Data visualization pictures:
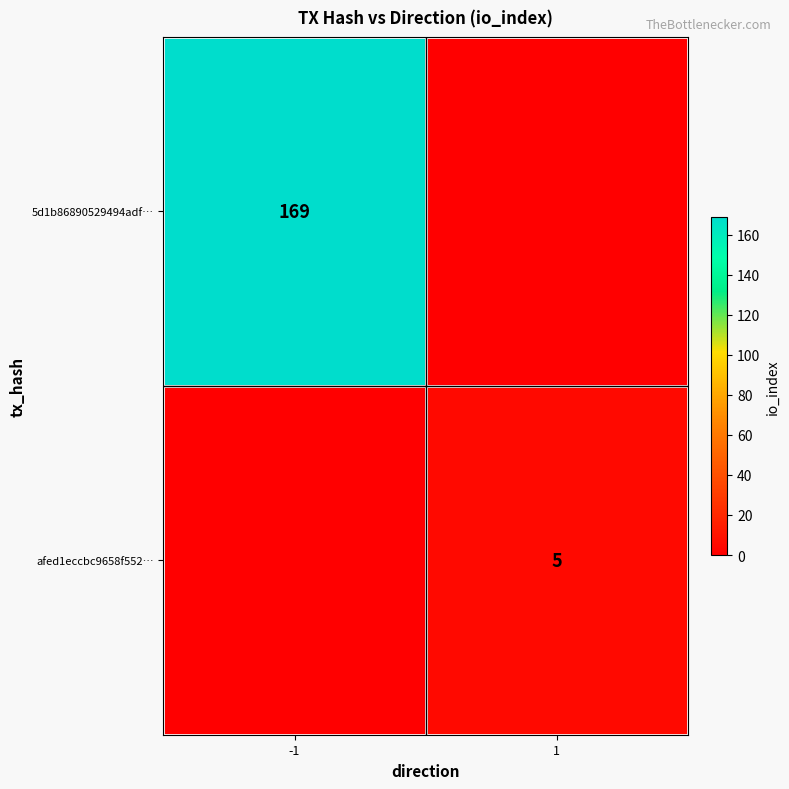

How many series are shown in this chart?

2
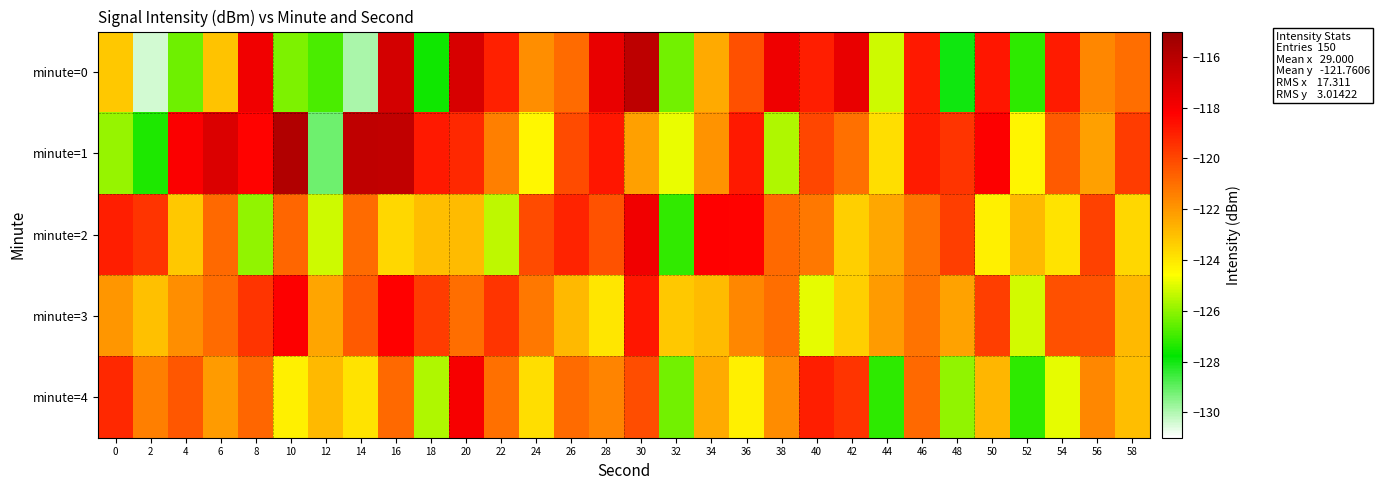

At how many categories does at least one series exceed -121?

26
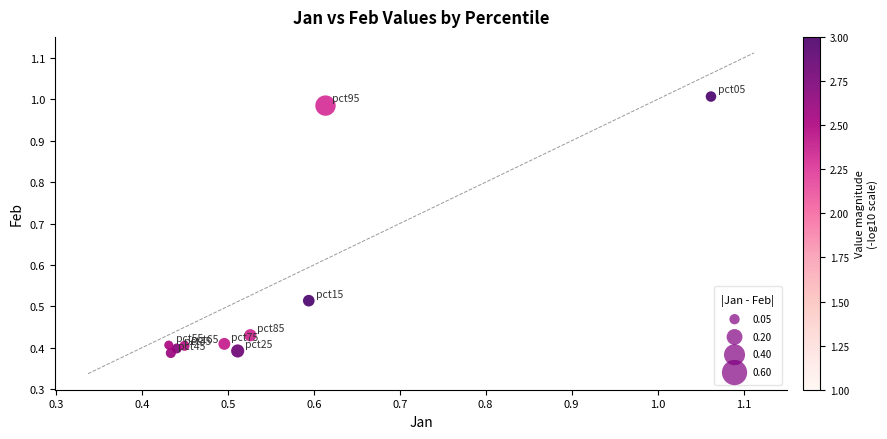

What is the average X value?

0.6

§ **YOUR OBJECTIVE**: Count the lines in the material above that contain the word "many", and give only that number.

§ **RESPONSE AREA**: 2